▸ **WHAT NEEDS TO BE DONE**:
With the pictures omitted, repeat exactly the lines below starting with the line that has "La jugada que desató el escándalo ocurrió" and going on through the line that has "Réserver un hôtel à Houmt-Souk-Djerba".

-------- DATA FOR THIS EXERCISE

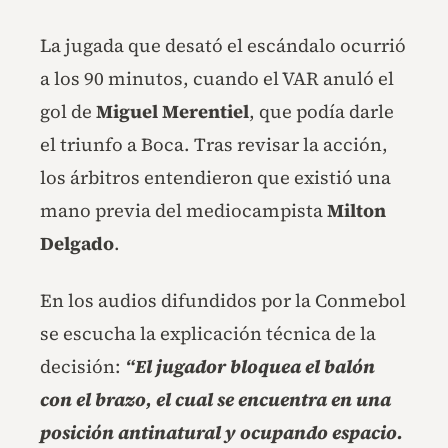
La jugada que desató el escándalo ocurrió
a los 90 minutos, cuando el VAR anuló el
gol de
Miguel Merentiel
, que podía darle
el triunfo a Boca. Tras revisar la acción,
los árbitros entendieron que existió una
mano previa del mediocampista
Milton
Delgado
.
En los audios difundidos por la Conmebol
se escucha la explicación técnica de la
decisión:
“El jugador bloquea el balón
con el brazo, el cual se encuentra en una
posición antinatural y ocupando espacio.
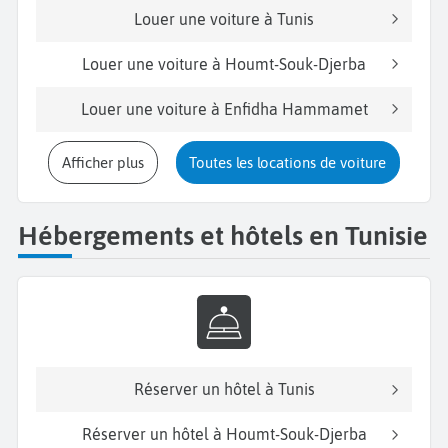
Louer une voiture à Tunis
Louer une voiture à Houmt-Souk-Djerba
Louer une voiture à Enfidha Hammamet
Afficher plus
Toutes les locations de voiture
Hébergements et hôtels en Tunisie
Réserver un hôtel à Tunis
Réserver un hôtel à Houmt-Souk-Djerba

----------------
-------- DATA FOR THIS EXERCISE

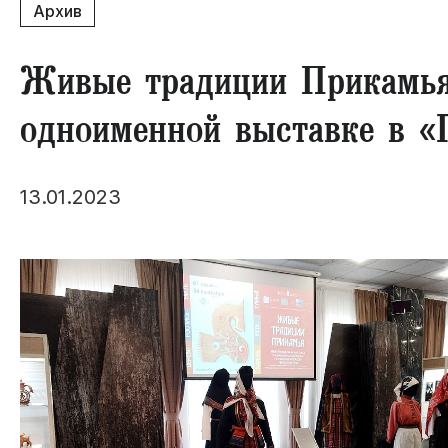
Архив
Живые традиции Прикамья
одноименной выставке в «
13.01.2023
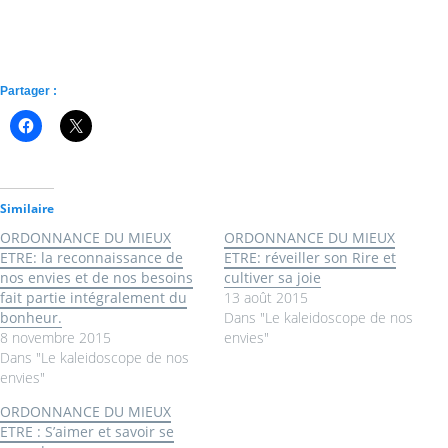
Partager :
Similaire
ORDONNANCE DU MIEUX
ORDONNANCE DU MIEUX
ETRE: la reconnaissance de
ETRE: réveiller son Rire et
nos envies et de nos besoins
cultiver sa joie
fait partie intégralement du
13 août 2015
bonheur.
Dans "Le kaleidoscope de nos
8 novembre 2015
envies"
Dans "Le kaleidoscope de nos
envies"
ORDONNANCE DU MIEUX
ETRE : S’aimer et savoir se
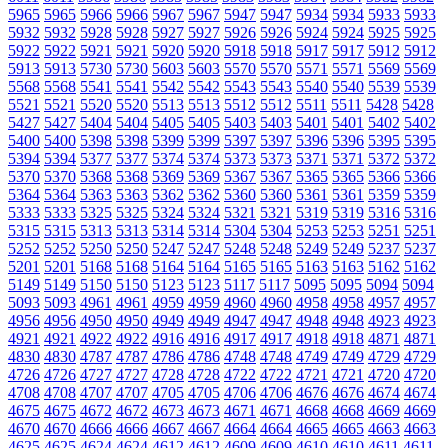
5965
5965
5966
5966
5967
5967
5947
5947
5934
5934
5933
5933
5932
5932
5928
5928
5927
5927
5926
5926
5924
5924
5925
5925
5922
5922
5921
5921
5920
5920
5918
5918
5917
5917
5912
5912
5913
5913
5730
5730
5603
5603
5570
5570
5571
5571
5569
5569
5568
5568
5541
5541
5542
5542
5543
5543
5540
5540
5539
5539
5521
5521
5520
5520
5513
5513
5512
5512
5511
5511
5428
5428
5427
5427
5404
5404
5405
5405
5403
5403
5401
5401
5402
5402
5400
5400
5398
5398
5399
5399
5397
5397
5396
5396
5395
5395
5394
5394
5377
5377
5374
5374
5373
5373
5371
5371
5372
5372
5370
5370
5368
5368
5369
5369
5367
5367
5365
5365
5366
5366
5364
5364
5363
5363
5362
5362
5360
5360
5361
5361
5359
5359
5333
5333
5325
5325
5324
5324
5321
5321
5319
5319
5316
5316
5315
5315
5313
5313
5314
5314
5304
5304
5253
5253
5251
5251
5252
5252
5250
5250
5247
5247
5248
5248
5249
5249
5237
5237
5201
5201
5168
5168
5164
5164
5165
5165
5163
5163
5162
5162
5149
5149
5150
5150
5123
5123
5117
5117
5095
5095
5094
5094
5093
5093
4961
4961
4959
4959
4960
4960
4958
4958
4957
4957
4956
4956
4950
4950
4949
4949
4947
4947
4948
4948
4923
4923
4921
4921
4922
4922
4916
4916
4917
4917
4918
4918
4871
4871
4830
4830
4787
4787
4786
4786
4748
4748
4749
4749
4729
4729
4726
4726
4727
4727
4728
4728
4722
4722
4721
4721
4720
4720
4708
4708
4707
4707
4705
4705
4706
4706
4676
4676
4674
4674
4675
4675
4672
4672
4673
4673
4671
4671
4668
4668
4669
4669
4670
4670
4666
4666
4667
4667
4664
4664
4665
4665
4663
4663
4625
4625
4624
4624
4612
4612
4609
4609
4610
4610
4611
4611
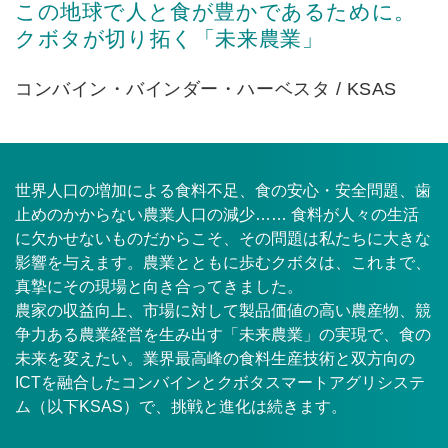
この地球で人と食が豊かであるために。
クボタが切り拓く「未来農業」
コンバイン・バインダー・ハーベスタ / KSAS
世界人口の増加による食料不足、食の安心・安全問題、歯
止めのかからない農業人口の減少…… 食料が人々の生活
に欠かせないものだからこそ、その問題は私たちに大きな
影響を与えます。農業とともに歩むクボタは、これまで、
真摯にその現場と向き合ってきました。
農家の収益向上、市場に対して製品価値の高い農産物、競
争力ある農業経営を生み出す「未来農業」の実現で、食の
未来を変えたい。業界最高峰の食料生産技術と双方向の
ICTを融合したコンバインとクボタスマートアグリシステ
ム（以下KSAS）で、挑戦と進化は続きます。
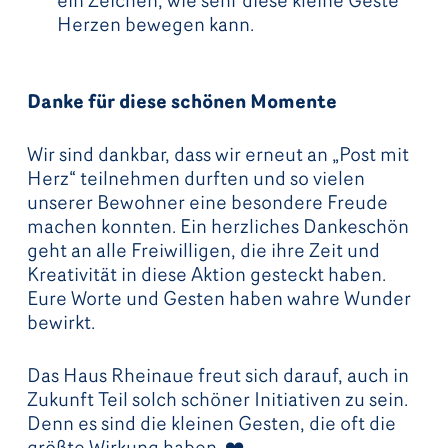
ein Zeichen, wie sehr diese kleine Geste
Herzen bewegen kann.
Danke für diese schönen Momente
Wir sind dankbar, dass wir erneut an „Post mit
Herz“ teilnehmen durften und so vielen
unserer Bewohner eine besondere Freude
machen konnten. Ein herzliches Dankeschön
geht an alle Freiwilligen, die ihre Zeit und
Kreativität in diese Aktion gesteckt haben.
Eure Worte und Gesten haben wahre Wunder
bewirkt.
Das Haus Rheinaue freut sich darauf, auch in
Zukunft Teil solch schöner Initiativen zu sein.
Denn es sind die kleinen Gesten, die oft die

----------------

▸ **ANSWER TO THIS TASK**:
La jugada que desató el escándalo ocurrió
a los 90 minutos, cuando el VAR anuló el
gol de
Miguel Merentiel
, que podía darle
el triunfo a Boca. Tras revisar la acción,
los árbitros entendieron que existió una
mano previa del mediocampista
Milton
Delgado
.
En los audios difundidos por la Conmebol
se escucha la explicación técnica de la
decisión:
“El jugador bloquea el balón
con el brazo, el cual se encuentra en una
posición antinatural y ocupando espacio.
Louer une voiture à Tunis
Louer une voiture à Houmt-Souk-Djerba
Louer une voiture à Enfidha Hammamet
Afficher plus
Toutes les locations de voiture
Hébergements et hôtels en Tunisie
Réserver un hôtel à Tunis
Réserver un hôtel à Houmt-Souk-Djerba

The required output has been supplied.